Agência FAPESP – O que tem sido feito para acelerar os estudos relacionados à epidemia de Zika?
Zanotto – Estamos acompanhando alguns casos de microcefalia em São Paulo e pretendemos desenvolver pesquisa básica totalmente inserida num contexto de utilidade pública quase que imediata. Qualquer coisa encontrada, potencialmente útil, deve ser disponibilizada, pois pode ter repercussão no diagnóstico, no acompanhamento das mães.
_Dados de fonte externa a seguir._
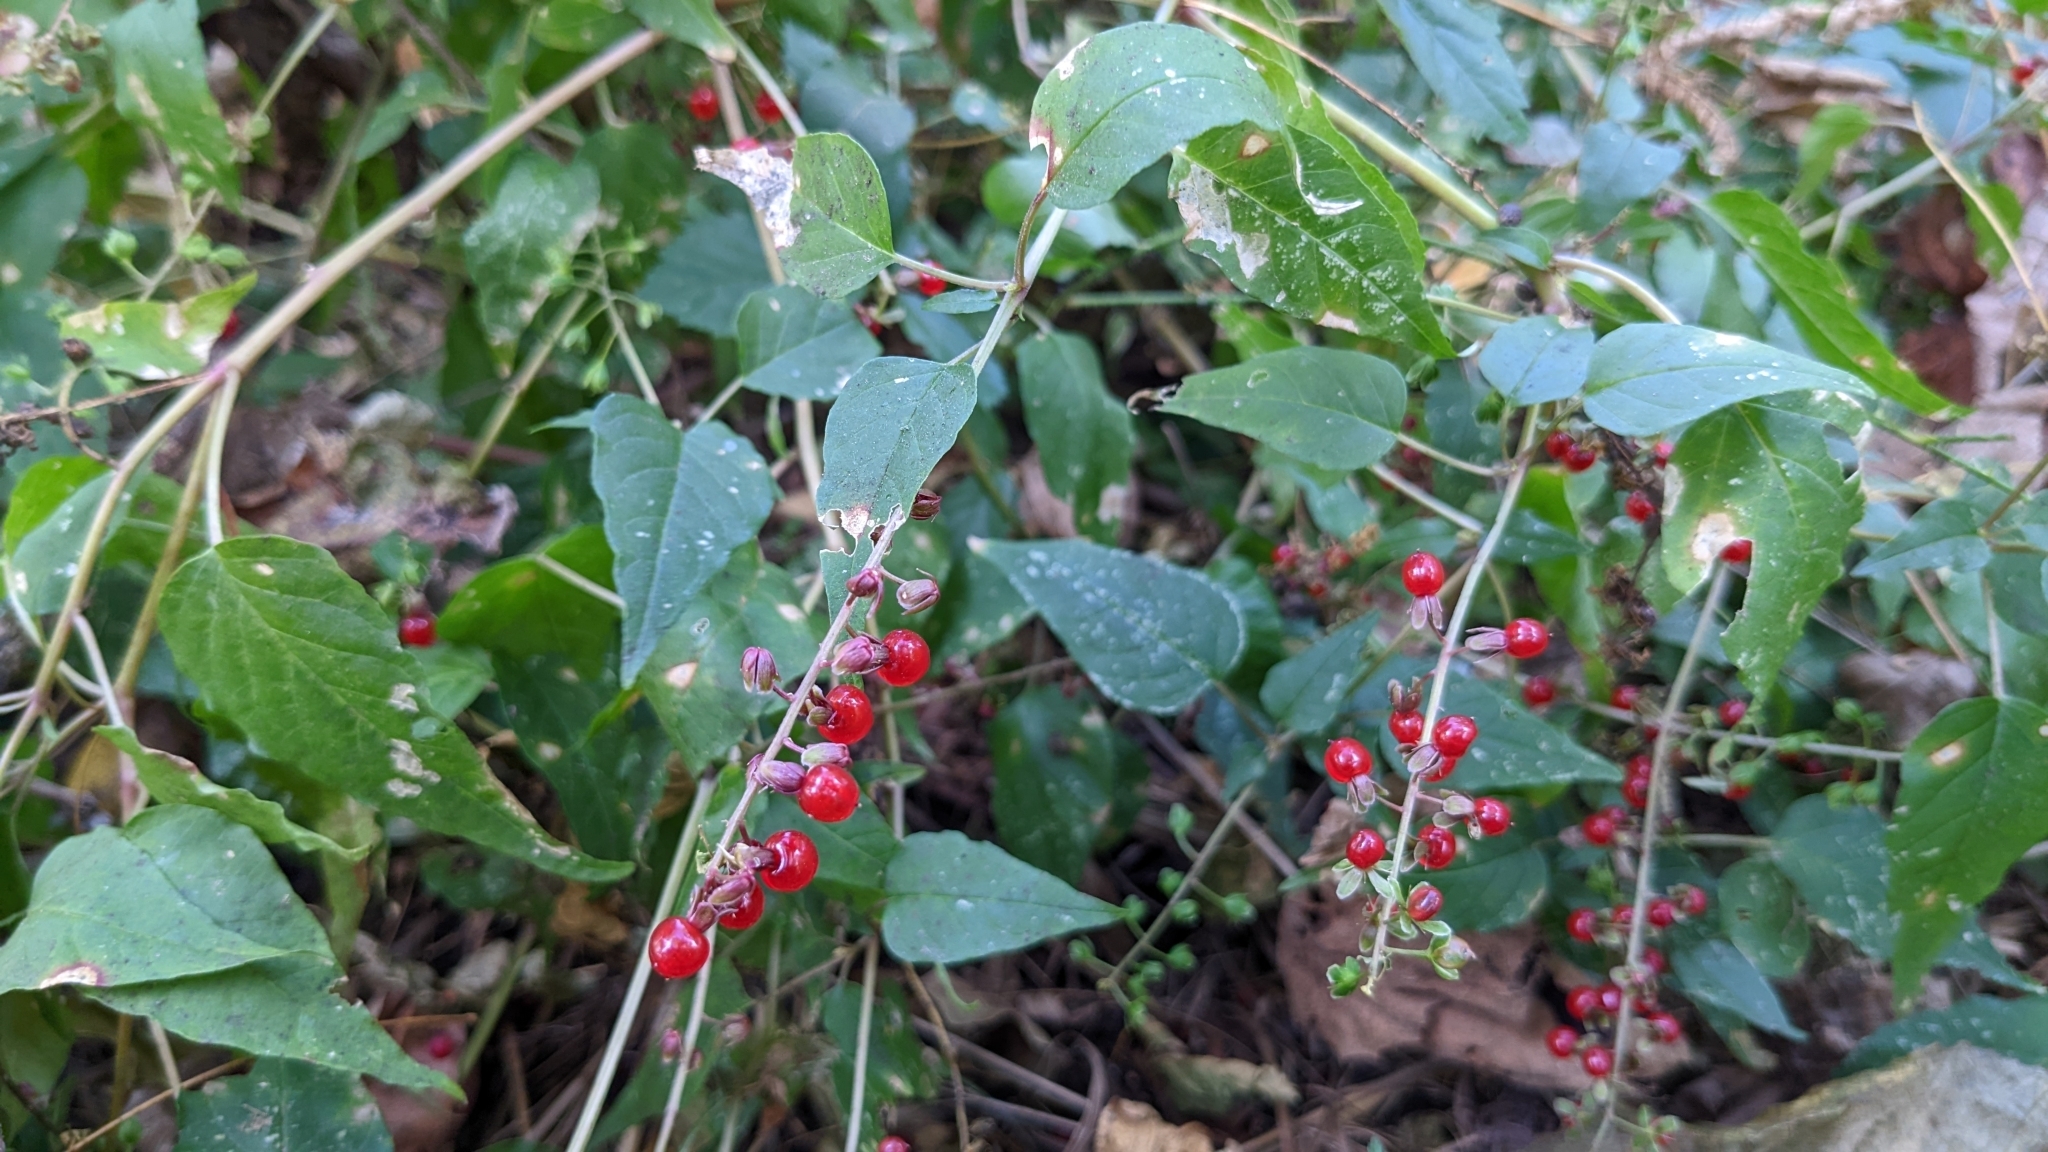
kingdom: Plantae
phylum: Tracheophyta
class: Magnoliopsida
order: Caryophyllales
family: Phytolaccaceae
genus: Rivina
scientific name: Rivina humilis
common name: Rougeplant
Nesse sentido, a Capes viu o que a FAPESP fez ao aprovar rapidamente aditivos para projetos já vigentes, o que encurta muito a velocidade de indução, irrigando com recursos o que precisa ser irrigado, e está buscando agilizar o processo. O Ministério da Ciência Tecnologia e Inovação acompanhou esse processo e quer fazer o mesmo em uma modalidade com financiamento via FAPs e INCTs, ou seja, todos entenderam que não temos tempo a perder. Se fôssemos fazer os trâmites nos prazos convencionais, não teríamos tempo. A Capes está atenta a isso e quer tentar uma modalidade de fast track. A FAPESP fez isso e causou uma reação em cadeia em outros agentes indutores da pesquisa no Brasil. Isso é muito importante, pois criou mecanismos de agilização. Se isso tudo funcionar e tivermos no final dessa experiência um resultado positivo, podemos estar criando uma nova modalidade de atuação na indução de ciência no Brasil. Porque quando temos problemas exponenciais, as respostas têm que ser exponenciais. E isso começou a ser bem entendido pelos gestores de ciência e saúde no Brasil.